I don’t consider grinding an adventure either. Your first time through the game, on “normal” difficulty, you go run through the game and occasionally you come across something new: a blacksmith, a gem shop, etc. But the one thing that stays consistent is that you never come across a challenge you can’t get past after a couple attempts. After some careful consideration, I’ve concluded that the normal difficulty is pretty much the tutorial. The game finally gets going once you get into hell difficulty, but at this point you’ve probably put 15-20 hours or more into your character, and you’re too distracted to realize that the adventure you hoped for has finally come.
I hate to be a conspiracy theorist, but I think this was a business decision rather than one made to improve the game. You see, the game has an online auction house which really starts to become a factor the further you get into the game. To beat the game on “inferno” difficulty (the difficulty after “hell”), you need the best equipment you can get your hands on, and the auction house often has that. What makes me call this a business decision is the introduction of the real money auction house. I haven’t checked in months, but when it went live, seeing an item for over a hundred dollars on there was pretty common. And Blizzard gets a percentage of all items sold. With World of Warcraft slowly losing popularity, I bet this was a scheme to try to make up for that. Which, from a business point of view, is pretty fascinating to me, but as a gamer, it’s awful to see and is the reason I stopped playing. What’s the point of spending hours looking for good gear when someone else is just going to whip out their credit card and buy something better?
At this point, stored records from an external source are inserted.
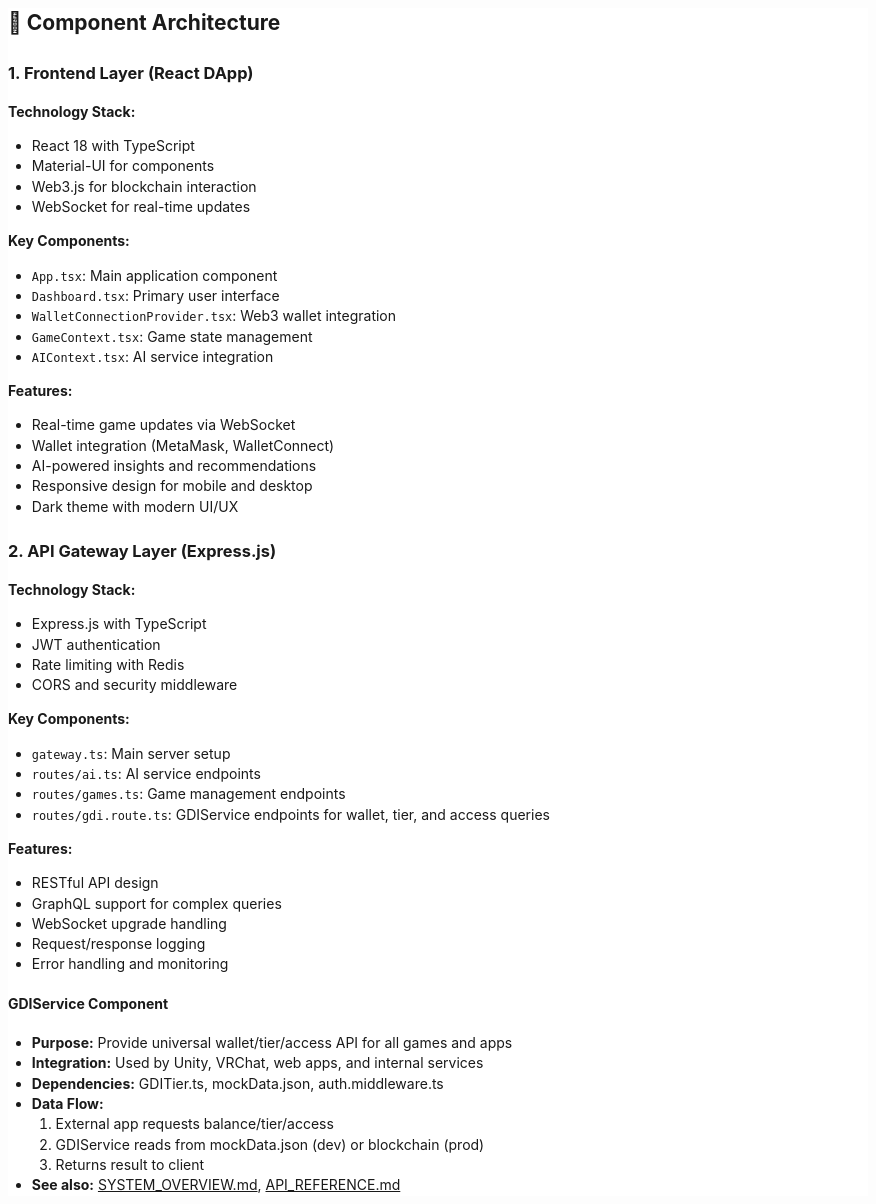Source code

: ## 🔧 Component Architecture

### 1. Frontend Layer (React DApp)

**Technology Stack:**
- React 18 with TypeScript
- Material-UI for components
- Web3.js for blockchain interaction
- WebSocket for real-time updates

**Key Components:**
- `App.tsx`: Main application component
- `Dashboard.tsx`: Primary user interface
- `WalletConnectionProvider.tsx`: Web3 wallet integration
- `GameContext.tsx`: Game state management
- `AIContext.tsx`: AI service integration

**Features:**
- Real-time game updates via WebSocket
- Wallet integration (MetaMask, WalletConnect)
- AI-powered insights and recommendations
- Responsive design for mobile and desktop
- Dark theme with modern UI/UX

### 2. API Gateway Layer (Express.js)

**Technology Stack:**
- Express.js with TypeScript
- JWT authentication
- Rate limiting with Redis
- CORS and security middleware

**Key Components:**
- `gateway.ts`: Main server setup
- `routes/ai.ts`: AI service endpoints
- `routes/games.ts`: Game management endpoints
- `routes/gdi.route.ts`: GDIService endpoints for wallet, tier, and access queries

**Features:**
- RESTful API design
- GraphQL support for complex queries
- WebSocket upgrade handling
- Request/response logging
- Error handling and monitoring

#### GDIService Component
- **Purpose:** Provide universal wallet/tier/access API for all games and apps
- **Integration:** Used by Unity, VRChat, web apps, and internal services
- **Dependencies:** GDITier.ts, mockData.json, auth.middleware.ts
- **Data Flow:**
  1. External app requests balance/tier/access
  2. GDIService reads from mockData.json (dev) or blockchain (prod)
  3. Returns result to client
- **See also:** [SYSTEM_OVERVIEW.md](SYSTEM_OVERVIEW.md), [API_REFERENCE.md](API_REFERENCE.md#gdiservice-endpoints)
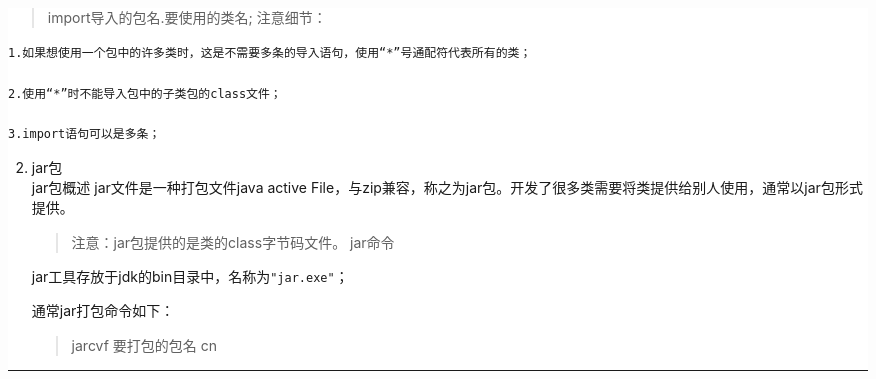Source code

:   >import导入的包名.要使用的类名;
注意细节：

    1.如果想使用一个包中的许多类时，这是不需要多条的导入语句，使用“*”号通配符代表所有的类；

    2.使用“*”时不能导入包中的子类包的class文件；

    3.import语句可以是多条；

2. jar包<br>
jar包概述
    jar文件是一种打包文件java active File，与zip兼容，称之为jar包。开发了很多类需要将类提供给别人使用，通常以jar包形式提供。

    >注意：jar包提供的是类的class字节码文件。
jar命令

    jar工具存放于jdk的bin目录中，名称为`"jar.exe"`；

    通常jar打包命令如下：

    >jarcvf 要打包的包名 cn
---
However, it’s not all bad news. I can honestly say I enjoyed the game during the “nightmare” and “hell” difficulties. In particular, joining up with friends has always been a highlight of the series. Now that’s an incredibly easy thing to do. As long as a few conditions are met, all you have to do to join a friend’s game is click a button. Once in, you can click their flag in town to be instantly teleported to their location. Of course this means you can do things like have a character that is in the first part of the game join a friend in the last part of the game, which may raise some questions about whether that should be allowed, considering the potential spoilers and such. However, since Diablo 3 is a game that is designed to be played over and over again, and once you’ve gone through it once, you won’t want artificial barriers restricting your ability to join a game.
The combat is different. I won’t go into details, but to put it simply: players who want their decisions to matter won’t like the changes; players who like to be able to adapt as the situation changes will like the changes. I’m apart of the latter. I liked the changes.
Overall, I liked a lot of what they did with the game. The lack of a decent story was never an issue for me as Diablo has never been about the story, but about meeting up to slay some monsters with friends. It’s just a shame that the auction house and the insanely difficult “Inferno” mode had to end that for me.